The regional director repeatedly attempted to send the unprecedented case to NLRB in Washington, but ultimately succumbed to pressure from the Washington board to render a decision which he was unwilling to make. By refusing to refer the matter to Washington immediately after briefs were filed in February, Fuchs obviously blundered, as evidenced by his subsequent unsuccessful attempts to dispose of the case. Both Harvard and District 65 were well aware of this when they jointly petitioned the NLRB in Washington to take the case last December. For its part, the Washington board was wrong in not taking the case from Fuchs.
Despite its justifiable concern that the considerable work already done by Fuchs on the case not be duplicated, the board could and should have reached some accommodation with Fuchs short of its embarrassing recourse to complete rejection of the complex matter on two separate occasions.
Furthermore, on the same day that Fuchs rendered his decision, the Washington NLRB handed down a seemingly contradictory ruling in a similar case involving workers at Columbia University's off-campus research facilities. The regional director's decision has thus been discredited in the eyes of the union by both the inability of Fuchs to reach a prompt finding and the Columbia decision.
District 65 has fought its battle to organize the Medical area long enough. Harvard cannot expect to impose the type of union which it considers most attractive on workers who, by their own repeated admission (and despite the regional director's ruling to the contrary), do not share a community of interests with workers in other areas of the University.
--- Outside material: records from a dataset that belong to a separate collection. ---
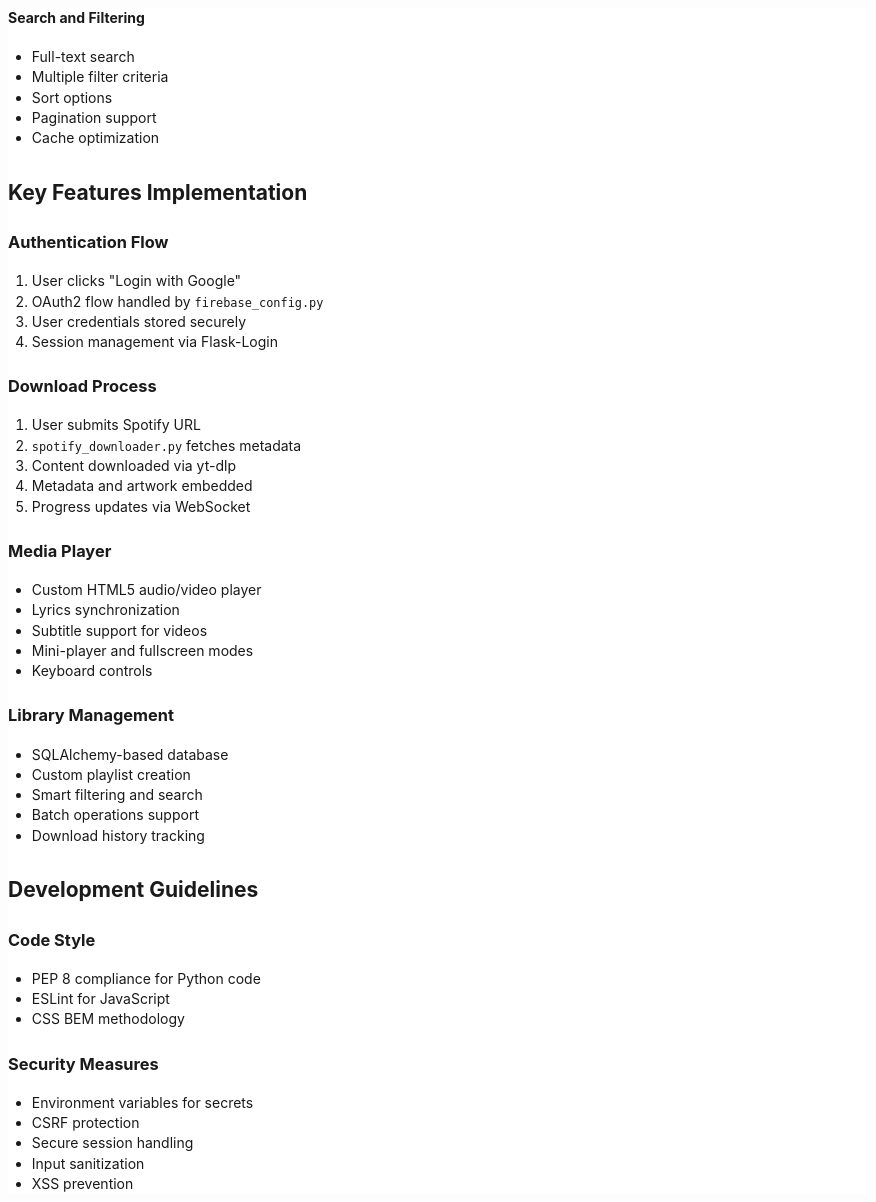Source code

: #### Search and Filtering
- Full-text search
- Multiple filter criteria
- Sort options
- Pagination support
- Cache optimization

## Key Features Implementation

### Authentication Flow
1. User clicks "Login with Google"
2. OAuth2 flow handled by `firebase_config.py`
3. User credentials stored securely
4. Session management via Flask-Login

### Download Process
1. User submits Spotify URL
2. `spotify_downloader.py` fetches metadata
3. Content downloaded via yt-dlp
4. Metadata and artwork embedded
5. Progress updates via WebSocket

### Media Player
- Custom HTML5 audio/video player
- Lyrics synchronization
- Subtitle support for videos
- Mini-player and fullscreen modes
- Keyboard controls

### Library Management
- SQLAlchemy-based database
- Custom playlist creation
- Smart filtering and search
- Batch operations support
- Download history tracking

## Development Guidelines

### Code Style
- PEP 8 compliance for Python code
- ESLint for JavaScript
- CSS BEM methodology

### Security Measures
- Environment variables for secrets
- CSRF protection
- Secure session handling
- Input sanitization
- XSS prevention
If upheld, the regional director's decision would set the cause of Med area unionization back almost irreversably; while Medical Area District 65 has come a long way from its fledging status of two years ago, a University-wide union still seems a relatively remote prospect.
The Washington board should accept the review of the case, and should overturn the Boston ruling. The alternative would only be to deny workers the formation of a union which they deem best for themselves and a complete victory in Harvard's struggle to prevent Med area unionization.